Goldstein went out of his way to clarify the exchange here:
“For all those visiting progressives who can’t seem to locate the thesis of this post (hint: it isn’t about the First Amendment), allow me to help:
“Me, I’m increasingly alarmed by the number of academics — in particular, those who teach writing — who find speech alarming. But then I guess I’m old fashioned that way."
What he is getting as is the attitude of so many academics, who so often are thin-skinned, haughty and easily offended by the wrong kind of “provocativeness” – the kind that doesn’t conform to their politics.
Earlier in the post, Goldstein wrote about what bugged him and it was not that he was being censored:
“It is an Orwellian world in which we live when fucking novelists want to distance themselves from those who criticize the government. Were Kiteley’s disgust over the comic purely aesthetic, I could at least entertain his point. But that isn’t the case: instead, Kiteley objects to the content, and sees Darleen’s cartoon as the online equivalent of shouting fire in a crowded movie theater.”
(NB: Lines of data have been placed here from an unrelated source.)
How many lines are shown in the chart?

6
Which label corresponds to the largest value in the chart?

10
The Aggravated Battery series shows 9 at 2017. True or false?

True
I don’t think, by a long shot, that I’m alone in having had the experience of being called, at the very least, insensitive for having mildly (though bluntly) expressed opinions that some people in my department and on campus find deeply offensive. These include the views, that, say, there is no free speech as we understand it in places like Cuba and China, that many bilingual education programs guarantee that students will become bilingually illiterate, or that Israel is a much better country (for Jews and Muslims) than any other in the Mideast. At one department get-together some years ago, my opinion on bilingual ed. caused a nice older Chicana professor to cry out and almost burst into tears. During a farewell party for a popular dean I know, a senior faculty member glared at me for several minutes and actually bared her teeth at me (apparently because I wrote a pro-Israel letter to the editor in that day’s campus rag).
I’m sure more will be written about it at this site in the future, but I’ll just put it out there now for readers to chew on. Beware so-called hate speech and hate crime laws. Even though they are often promoted by well-meaning people, they will do much mischief with respect to our rights and freedoms. I think some form of this idea was in the back of Goldstein’s mind when he posted.
Seems like those who should consider careers in academia, as it now stands, fall into two categories:
1)Extreme conformists: those who place a high value on fitting in with the group and are willing to constantly mold and re-mold their own belief structure in order to accomplish this.
2)Intellectual warriors: those who are so psychologically strong that they enjoy defending nonconforming opinions against the group and against those who hold significant power over them.
Those who are not conformists but do not thrive on conflict against heavy odds should probably consider other career paths.